Dar bölge esaslı seçim sisteminin en önemli işlevi, seçmenin siyasete kolay ulaşabilir olması yani hesap sorabilmesidir. Ama dünya deneyimlerinin ortaya çıkarttığı kazanımları takla attırarak Türkiye gündemine taşıyan siyasi akıl “daraltılmış bölge” projesi ile de benzer tavır içine giriyor.
Seçim sistemleri ile oynayarak iktidarını sürdürme çabası Özal döneminden hatırladığımız bir alışkanlıktır.
Türkiye siyasal düzenini parça parça başkanlığa taşıma çabası açısından daraltılmış bölge ilginç bir hazırlıktır. Her bölgede iki partinin yarışının anlam kazanacağı diğer partilerin fiilen devre dışı kalacağı bir düzenin kamplaşmayı derinleştireceği kesin gözükmektedir.
Temsil zaafını aşmak için “baraj” konusunu dert edinmeyip başka mekanizmalar aramaktan kastedilen Türkiye milletvekilliği ise durum daha da ilginç olacaktır. Bir yanda bir iki milletvekili olan partiler diğer yanda oy kaybetse bile, büyük muhalefet partilerine oranla milletvekili sayısı artmış bir iktidar tablosu ortaya çıkarsa şaşırmak gerekir. Dahası hedeflenen durumun bu olduğu bilinerek konuya yaklaşmak gerekir. Bu nedenle bu kurnazlığın adını “daraltılmış demokrasi” koymak çok daha anlamlı gözüküyor.
Merkez siyasetinde bir yetki paylaşımına gitmek bir yana, yürütmeyi daha fazla denetim dışına taşımak ve onu dengeleyen mekanizmaları zayıflatmak başka nasıl tarif edilebilir.
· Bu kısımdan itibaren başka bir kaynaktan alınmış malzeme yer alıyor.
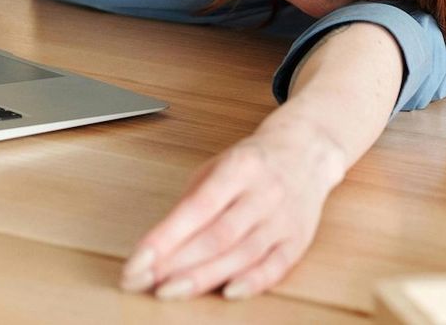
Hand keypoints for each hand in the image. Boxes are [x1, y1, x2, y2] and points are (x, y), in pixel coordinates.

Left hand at [119, 120, 344, 299]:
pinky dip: (252, 283)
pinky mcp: (299, 240)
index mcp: (240, 167)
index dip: (166, 236)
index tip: (138, 259)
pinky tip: (226, 293)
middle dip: (177, 263)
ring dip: (203, 278)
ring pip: (242, 255)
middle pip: (218, 236)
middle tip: (144, 281)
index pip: (198, 207)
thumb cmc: (254, 162)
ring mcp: (284, 218)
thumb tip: (161, 242)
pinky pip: (276, 267)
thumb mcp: (218, 165)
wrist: (306, 152)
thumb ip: (192, 199)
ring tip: (169, 291)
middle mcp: (264, 193)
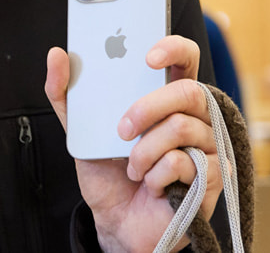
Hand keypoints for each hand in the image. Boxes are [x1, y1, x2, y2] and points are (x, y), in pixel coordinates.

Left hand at [45, 36, 221, 252]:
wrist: (117, 221)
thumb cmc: (108, 173)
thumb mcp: (81, 131)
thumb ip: (67, 94)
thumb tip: (57, 54)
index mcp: (168, 99)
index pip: (184, 59)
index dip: (173, 48)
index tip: (147, 56)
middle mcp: (195, 117)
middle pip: (188, 91)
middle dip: (148, 107)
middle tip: (121, 129)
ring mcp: (207, 146)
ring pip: (181, 127)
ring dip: (143, 152)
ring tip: (132, 167)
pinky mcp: (213, 176)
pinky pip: (181, 162)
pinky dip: (155, 176)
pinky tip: (152, 185)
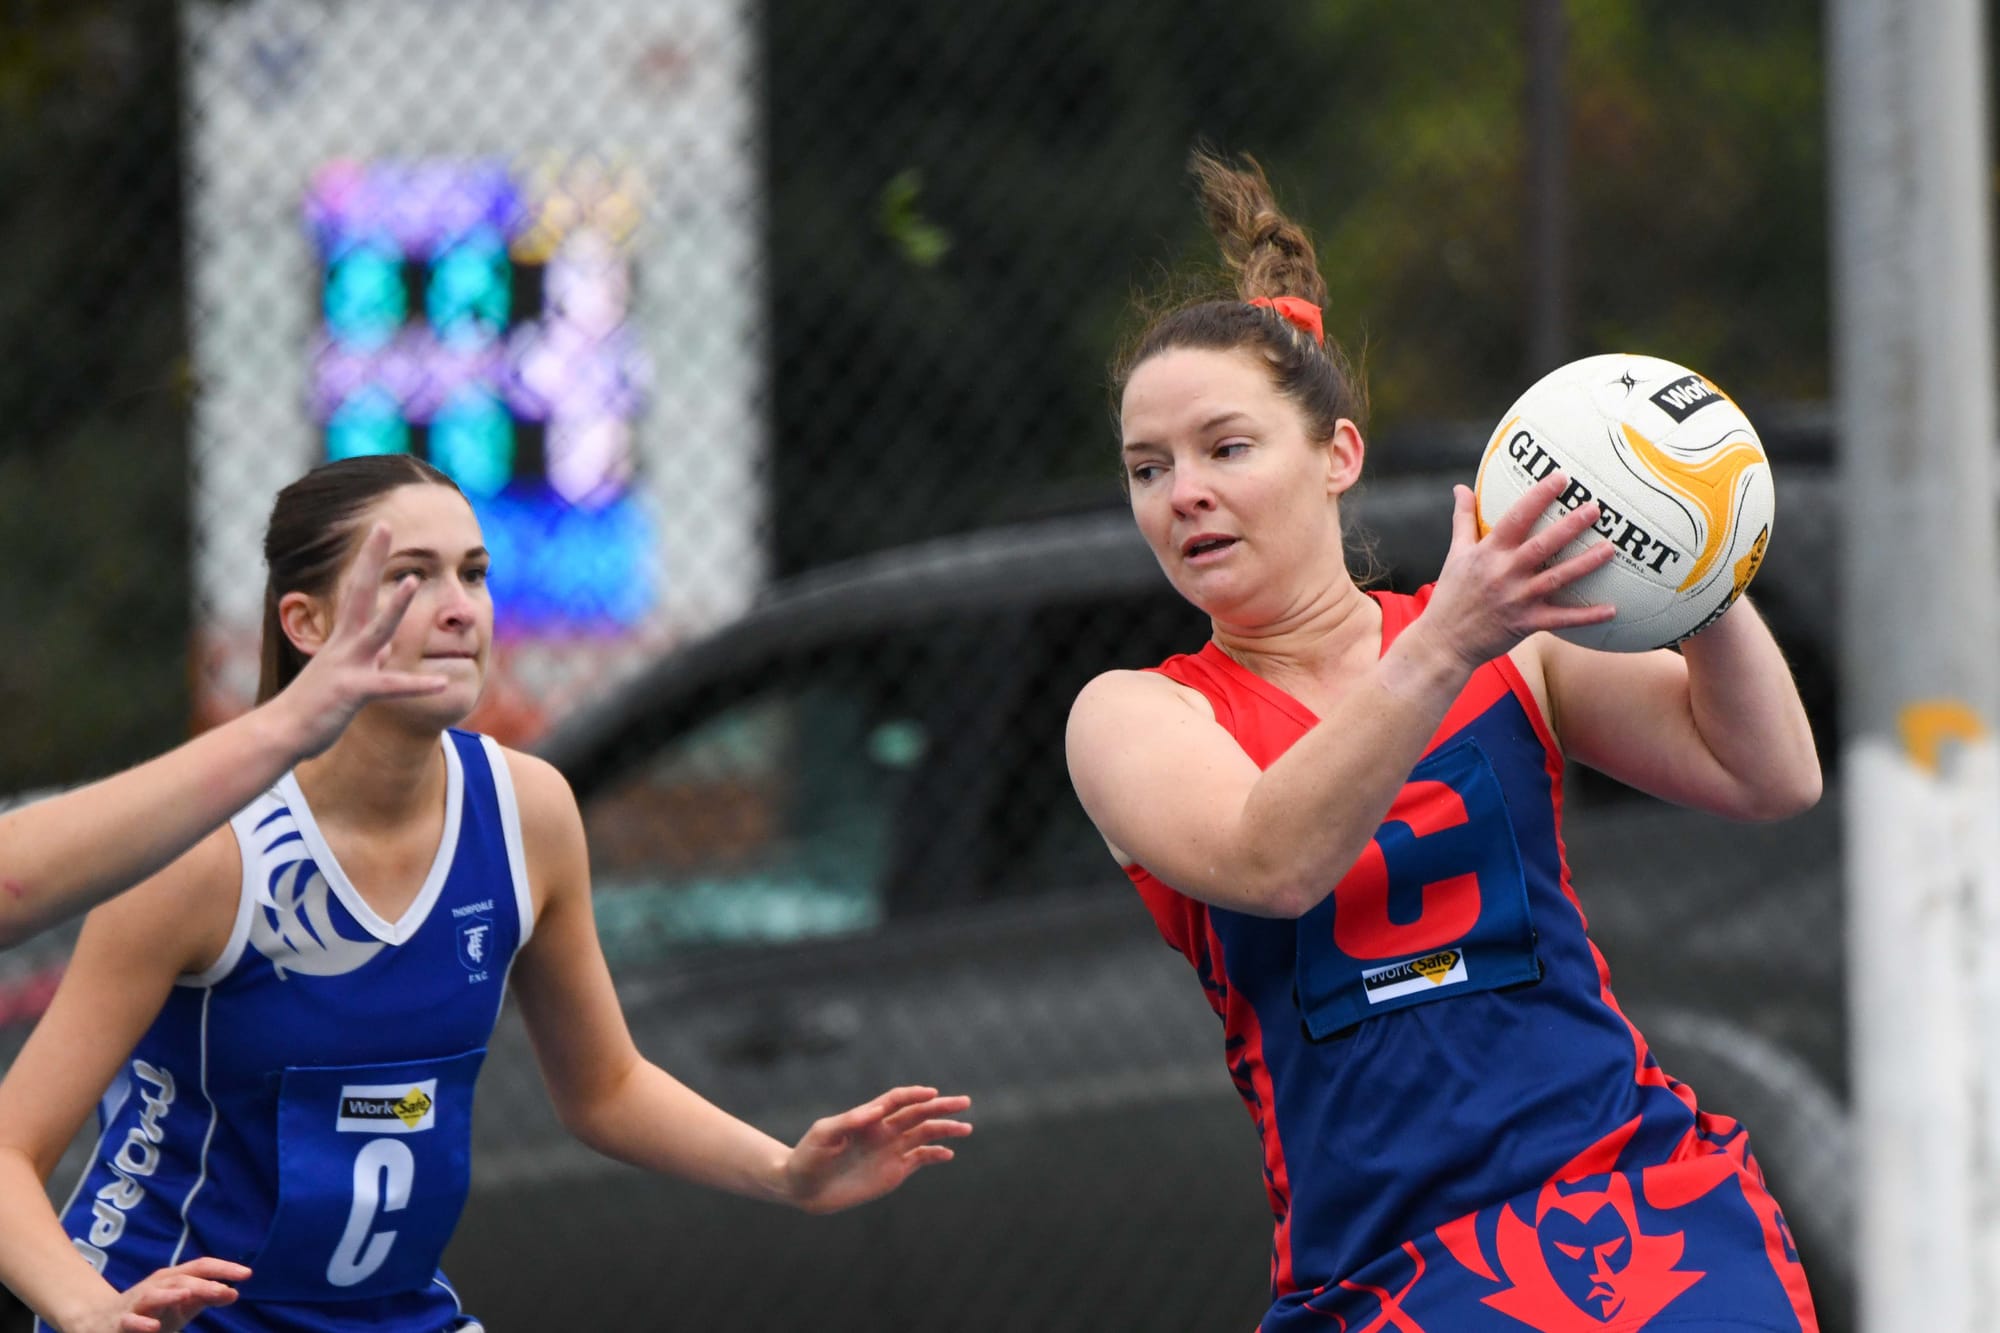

Aleviler, Kürtler ve başörtülülere yeni haklar tanıyan ama iktidar gücünü artırarak bunları sadece “rüşvet” pozisyonuna düşüren bir tercih ancak “demokrasi” konseptini daraltma işlevi görebilir. Hakların pratikte anlam ifade etmesinin yolu toplumsal muhalefetin güçlenmesidir. Toplumsal muhalefetin siyaset yapma alanını daraltan adımlar, yasalarla tanınan hakları anlamsızlaştırır.
Bu nedenle anayasalar dahil temel yasalarda hakların süslü cümlelerle tarif edilmesinden daha kıymetli olan güçlü ve etkin bir denge denetleme sisteminin kurulmasıdır. Güçlü bir denge denetleme sistemi kurmaktan ısrarla kaçınıp demokrasi yolunda ilerlemek mümkün değildir. Bu projeyi yeni yasama yılının başına bırakmak ve adeta Ekim Devrimi gibi pazarlamaya çalışmak ise işin başka bir boyutunu oluşturmaktadır.
Tümüyle sokaklarda devam eden eylemler ve Kürt sorununda gelinecek noktaya endeksli bir seçim planlaması ile karşı karşıyayız.
Roboski’nin katillerini cezalandırmak yerine Şerafettin Elçi’nin ismini bir hava alanına vererek Kürtlerin gönlünü kazanmak kolay çözüm stratejisinin tipik örneğidir. Bir yandan PYD ile görüşerek mesaj vermek diğer yandan Kürtlerle savaşan güçlerin varlığından medet ummak başka türlü nasıl izah edilebilir.
Tabii bu gündemlere bir de artık aylar sayılarak beklenen ekonomik krizi eklemek gerekir. Cari açığın patlamaya neden olmasını daha fazla ötelemek son derece güç gözükmektedir. Faiz ve döviz dengesini kontrol altında tutmaya güç yetirmek sadece Türkiye’nin elinde olan bir durum değildir.